If you are like me and have some systems with fully encrypted disks, where you can’t or don’t want to be physically present for a system (re)boot, or which don’t have OOBM/KVM/CIMC access, this might be for you!
Having a look at how the generic disk decryption works on Debian-based systems, but likely also on others, is to add a script into the init-ramdisk
(or initrd
) which wraps a call to cryptsetup luksOpen
for a given device(s).
So we can use the same mechanism to set up an SSH daemon within the initrd, configure the network so we can get administrative access, and then unlock the disks remotely. The only two things we have to do are to make sure all the plumbing is added to the initrd and the script is started before the regular interactive disk unlock script gets executed.

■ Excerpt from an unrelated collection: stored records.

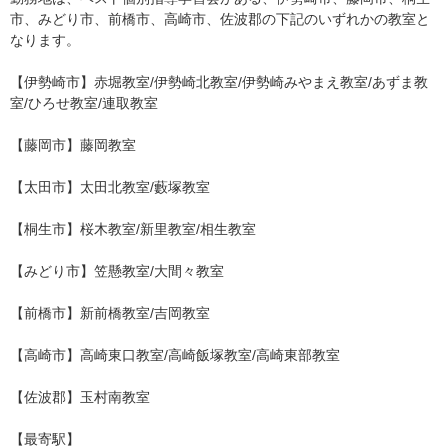
市、みどり市、前橋市、高崎市、佐波郡の下記のいずれかの教室と
なります。
【伊勢崎市】赤堀教室/伊勢崎北教室/伊勢崎みやまえ教室/あずま教
室/ひろせ教室/連取教室
【藤岡市】藤岡教室
【太田市】太田北教室/藪塚教室
【桐生市】桜木教室/新里教室/相生教室
【みどり市】笠懸教室/大間々教室
【前橋市】新前橋教室/吉岡教室
【高崎市】高崎東口教室/高崎飯塚教室/高崎東部教室
【佐波郡】玉村南教室
【最寄駅】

For Debian-based systems I’ve build this a while ago and finally Open Sourced it as fluffy-unluks on GitHub.
The add-unluks
script set ups sshd
and the required environment (NSS, etc.) for it to run as well as installing potentially needed Kernel modules for advanced network configs when building a new initrd.
The unluks
script will be run on boot-up, configure the network as needed (including an LACP LAG and/or VLAN sub-interface, if desired), start the SSH server and wait for you to unlock the disks. If all configured disks have been unlocked – by checking for existing block devices or LVM volume groups – the temporary network configured is purged, sshd
stopped and the system resumes the normal boot.
An optional safeword
can be configured to instruct the unluks
script to do nothing so the regular boot sequence will be used.